Given that a lot of the creeper-vs-noncreeper discussion has revolved around geek conventions, and that backrubs are a thing that come up a lot at such events, let’s talk about how to offer one of those without skeeving the recipient.
I often have tension in my shoulders, and have been known to need a backrub. I do not, however, accept them from just anybody. Mostly I accept them only from people (male or female) I already know pretty well, because it’s an interaction with a high risk of creep factor. But I’ve gotten enough offers that I can tell you pretty clearly how to do it without weirding me out. (Other people’s mileage, of course, may vary. What I say here is general advice, but if you really want to be safe, confine your offers to good personal friends only. Or don’t give backrubs at all.)
1) Don’t offer to a total stranger. If she doesn’t know your name, or hasn’t been talking to you for the last hour, she probably isn’t going to accept. So why waste your time and risk creepiness by offering?
2) Wait for a sign that she wants a backrub. If she’s stretching her neck, or rubbing her own shoulders, or saying “god, my back is killing me,” then this is a sign that she might be glad for some assistance. Don’t offer out of the blue to a woman who doesn’t seem to need one.
3) Phrase it in a way that makes it clear it’s totally up to her. “Would you like a backrub?” or “I could give you a backrub, if you like.” NOT “Let me give you a backrub!” Grammatically speaking, the first two are conditional, and the condition is the woman saying “yes.” The third one is a command. Which do you think is going to make her feel more comfortable?
4) Do not, repeat, DO NOT touch her while offering. Don’t even hold your hands out. Keep your hands to yourself unless and until you’re invited to use them.
5) If she accepts, then stick to safe zones — basically, the non-neck bits of the trapezius. If you want to do anything more, ask. Don’t feel up her neck, go into her lower back, move her arms around, or reach further forward than the tops of her shoulders without saying “do you mind if I . . .” I have accepted things like a guy putting his arm across my collarbone to brace me, but only when asked first, and when I’ve been sure he’s really just trying to work the knots out.
6) There’s tension in the “knotted muscle” sense, and there’s tension in the “I’m not comfortable with this” sense. A woman who wants the massage you’re giving her will do her best to relax into it. If her whole body is stiff, she’s not okay, and you should ask if she’d prefer if you stop — or just cut the massage short.
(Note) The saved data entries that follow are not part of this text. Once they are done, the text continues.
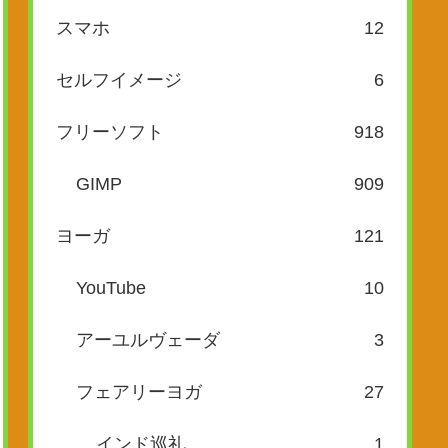
スマホ
12
セルフイメージ
6
フリーソフト
918
GIMP
909
ヨーガ
121
YouTube
10
アーユルヴェーダ
3
フェアリーヨガ
27
インド巡礼
1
7) If she says “thanks, but I’m okay,” then accept it and move on with the conversation. DON’T PUSH. Pushing signals “I think I know better than you what you need” and/or “I don’t respect your boundaries” and/or “I’m really eager to get my hands on you.” In other words: creepiness.
So: guys! You are allowed to say nice things, to indicate interest, to offer touch! The key is not to push. Give the woman her space (which includes not approaching her at all if the circumstances aren’t right), pay attention to the signals she gives in return, and if you’re rebuffed, don’t take it personally. She doesn’t owe you anything. Speaking for myself, I can’t recall a single instance where I’ve been offended by a guy who accepted my lack of interest. The offensive ones are the ones who ignore those cues and keep trying.
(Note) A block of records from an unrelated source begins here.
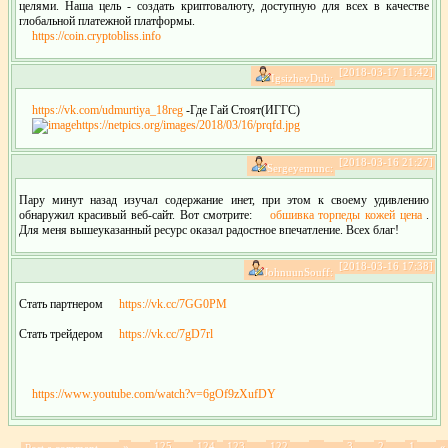
целями. Наша цель - создать криптовалюту, доступную для всех в качестве
глобальной платежной платформы.
https://coin.cryptobliss.info
[2018-03-17 11:42]
IgsizhevDub:
https://vk.com/udmurtiya_18reg
-Где Гай Стоят(ИГГС)
https://netpics.org/images/2018/03/16/prqfd.jpg
[2018-03-16 21:27]
Sergeyemunc:
Пару минут назад изучал содержание инет, при этом к своему удивлению
обнаружил красивый веб-сайт. Вот смотрите:
обшивка торпеды кожей цена
.
Для меня вышеуказанный ресурс оказал радостное впечатление. Всех благ!
[2018-03-16 17:38]
JohnuunSouff:
Стать партнером
https://vk.cc/7GG0PM
Стать трейдером
https://vk.cc/7gD7rl
https://www.youtube.com/watch?v=6gOf9zXufDY
»
125
124
123
122
...
3
2
1
«
Post a comment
But remember, too, that I am speaking for myself here. I do not speak for All Women, and there may well be comments on this post expressing different views. This is why the #1 key to not being a creeper is to actually get to know the woman in question — to learn what she’s interested in, where her boundaries are, and so on — before you venture anything that might come across as forward. Until you know that, play it safe.